Drowning In Freshmen

Only one of many. / Photographer: Tommy Sprenger

“Every day I swear I notice another freshman I haven’t seen before,” said junior Juliette Mckenny. “There’s so many and they clump together, it’s very intimidating,” said junior Lucy Troxel. “They took over all the original places I used to hang out in, it’s overwhelming, to say the least,” said sophomore Royce Tye. All this begs the question, why are there so many freshmen? This year Orcas Island high school students have all experienced the struggle of swimming upstream through the endless flow of ninth graders stampeding down the hallway. Students have spent countless hours in the cafeteria, stuck behind what has felt like thousands of kids piled up in the lunch line.

And then there is the freshman advisory class. How do all those kids fit into one room? Some say there are desks and chairs in the hallway and even in the bathroom to accommodate the sheer number of students.

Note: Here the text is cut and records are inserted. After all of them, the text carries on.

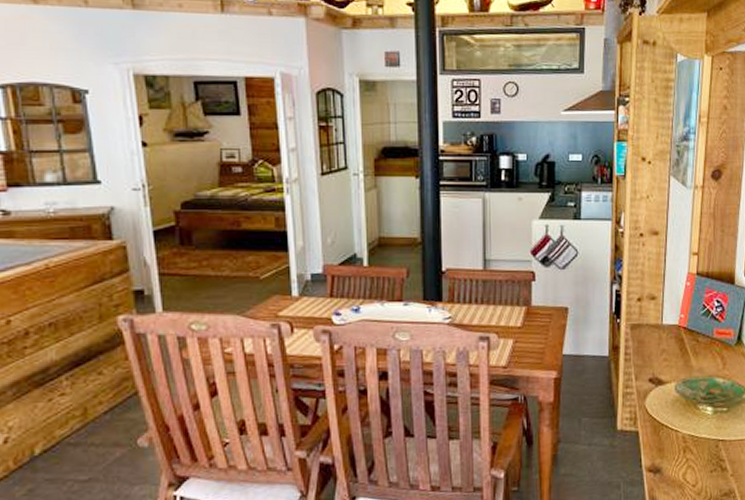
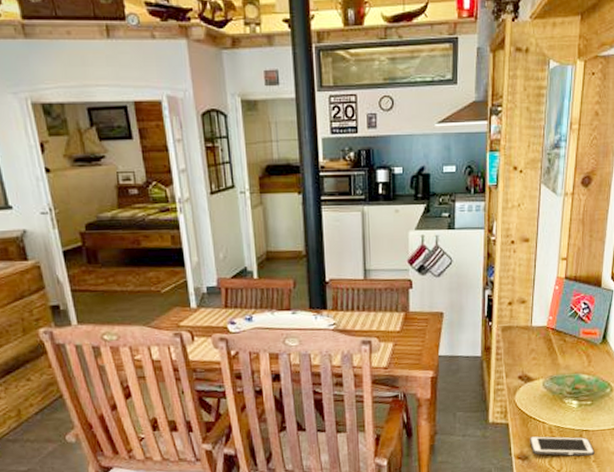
cell phone: none [661,446,733,470] -> present [529,436,595,456]

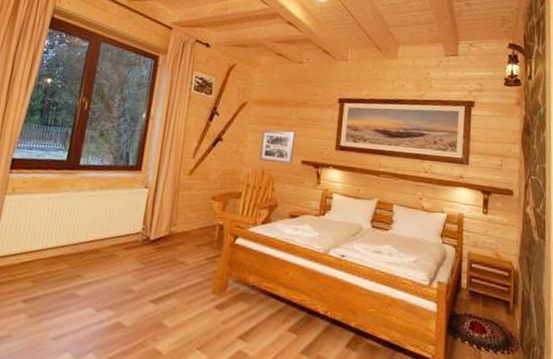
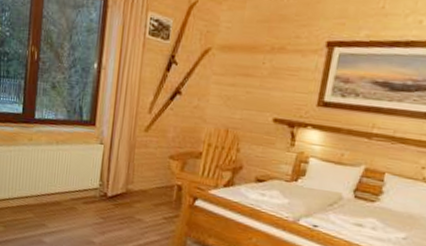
wall art: present [259,130,296,164] -> none [223,81,268,122]

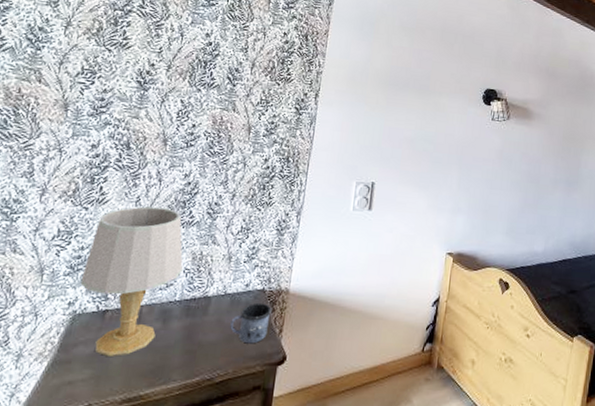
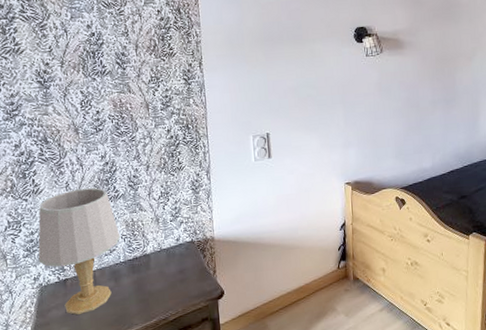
mug: present [230,302,272,344] -> none [171,252,204,287]

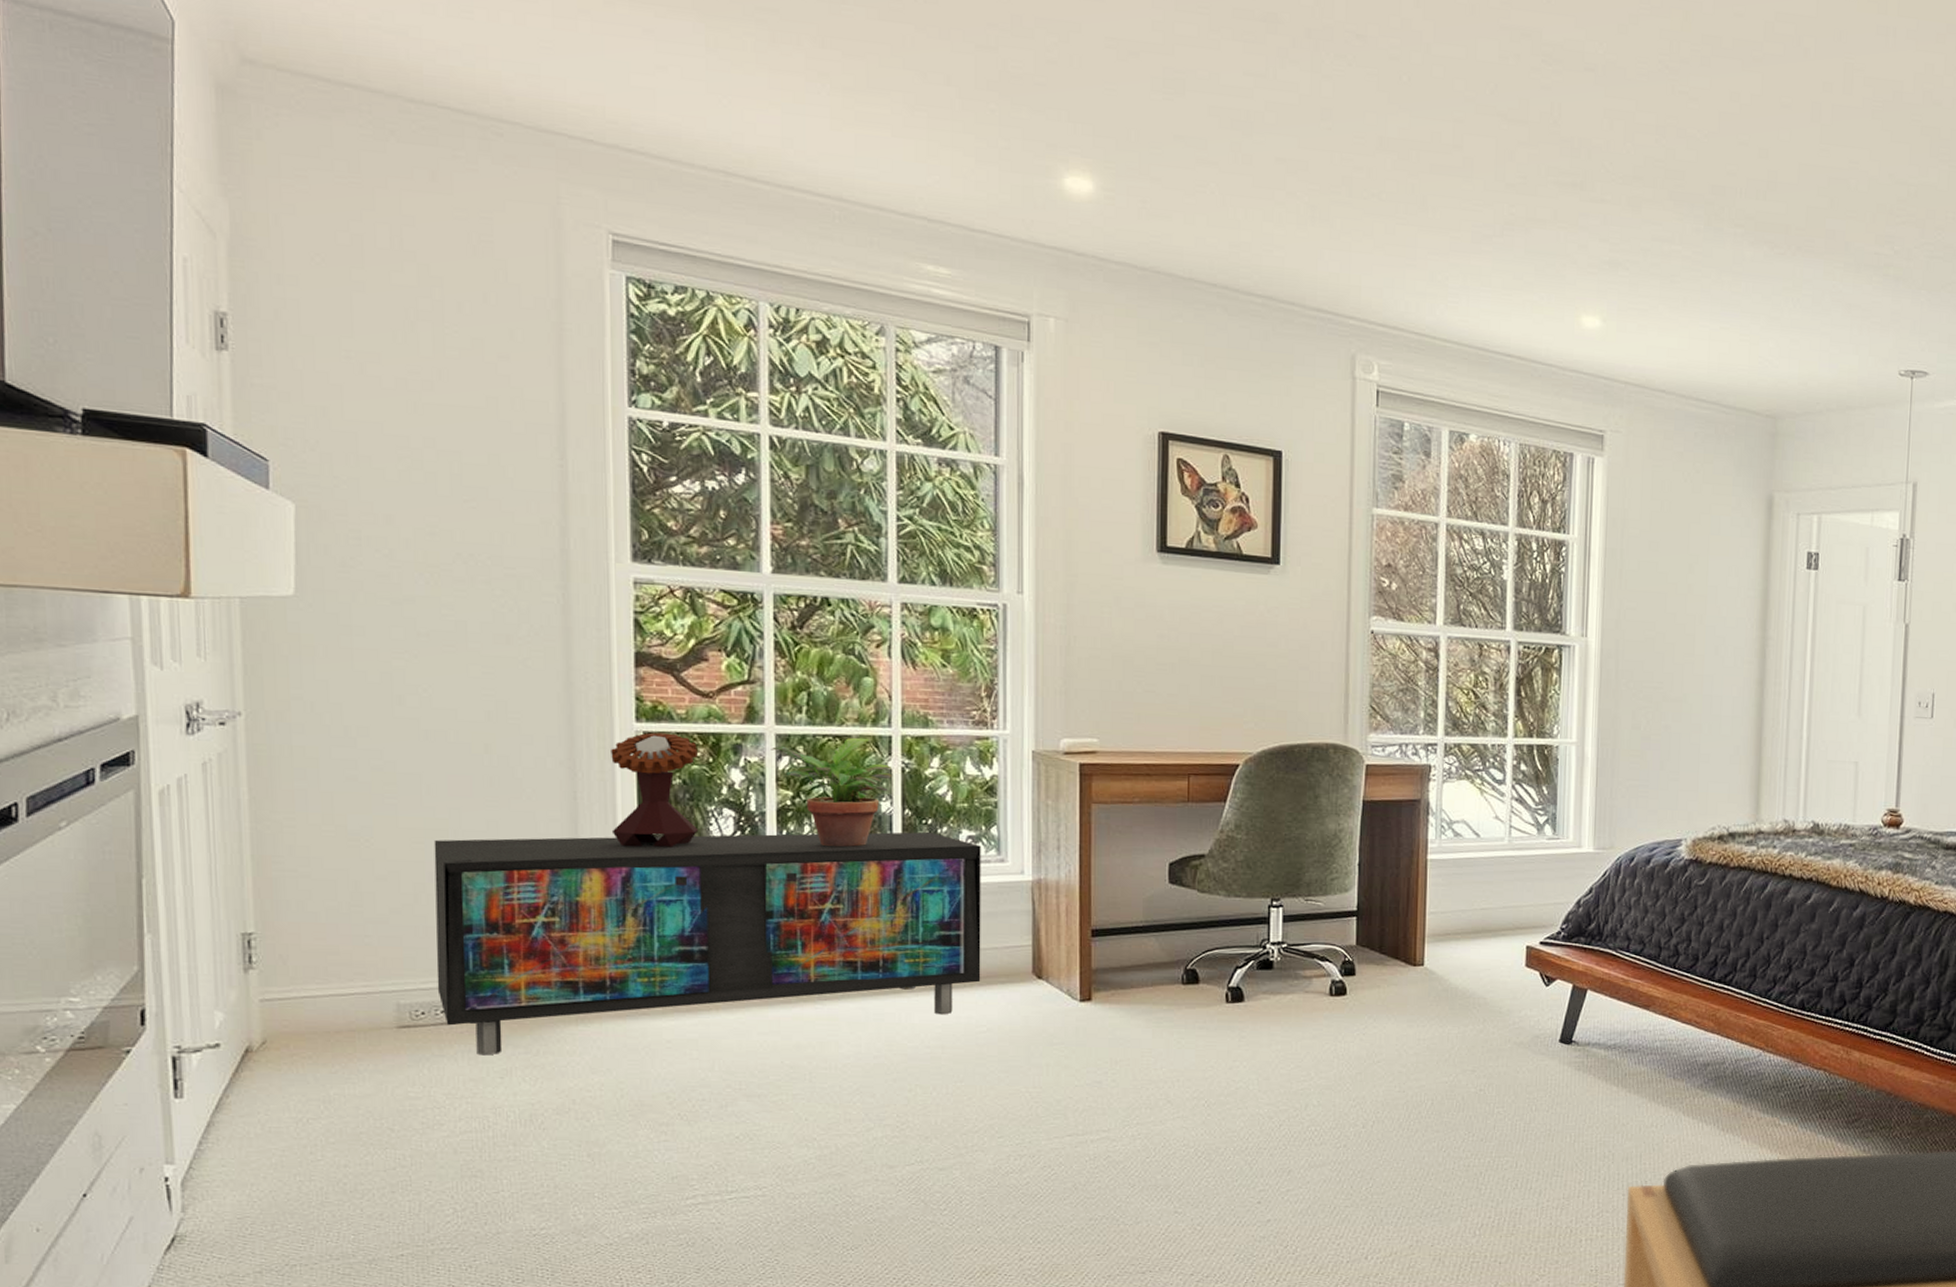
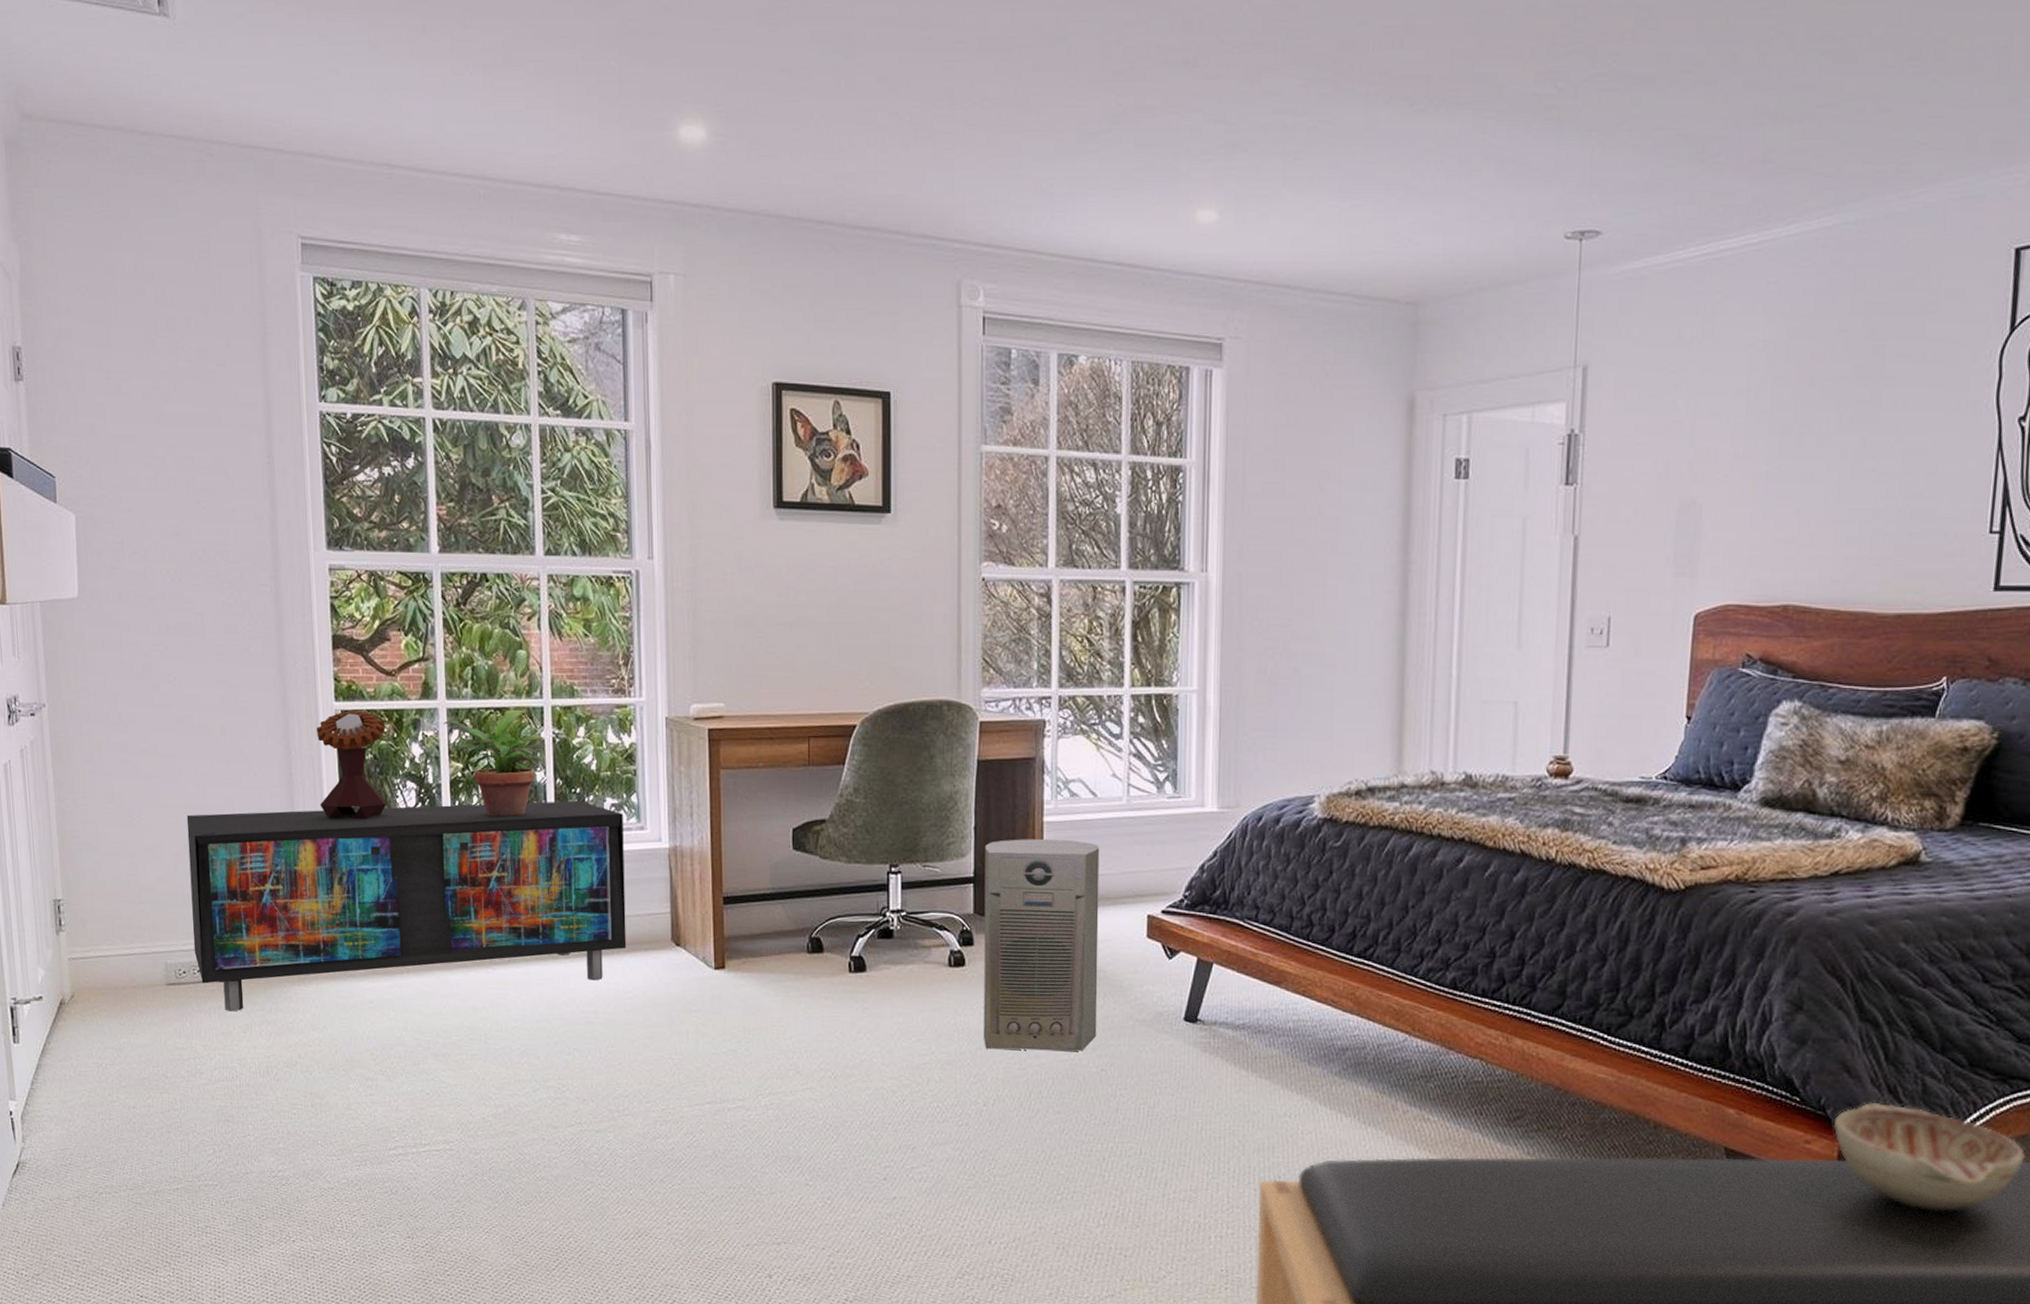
air purifier: none [1364,875,1482,1074] -> present [984,839,1100,1051]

While it is speculated that the economic recession of 2008 may have caused a baby boom resulting in the high number of 14-year-olds on Orcas Island, there could be a more sinister cause. “Where did the giant freshman class come from? This must be a plot to overthrow us,” said junior Sylvia Johnston, and she may be right. There are rumors that the class of 2027 once had just 24 students. Some suspect that somewhere during their seventh-grade year they all contracted an illness that duplicated them. Others are saying the ninth graders are some kind of aliens or even werewolves that are here to destroy us. Perhaps there is some unknown basement in the school that contains a cloning machine built by some kind of extraterrestrial species. Although these are all just conspiracy theories and rumors, it may be warranted to be cautious and alert when it comes to the freshmen. Looking to the future, it is unclear what is in store for the class of 2027, but it sure looks like it will shape up to be an interesting year.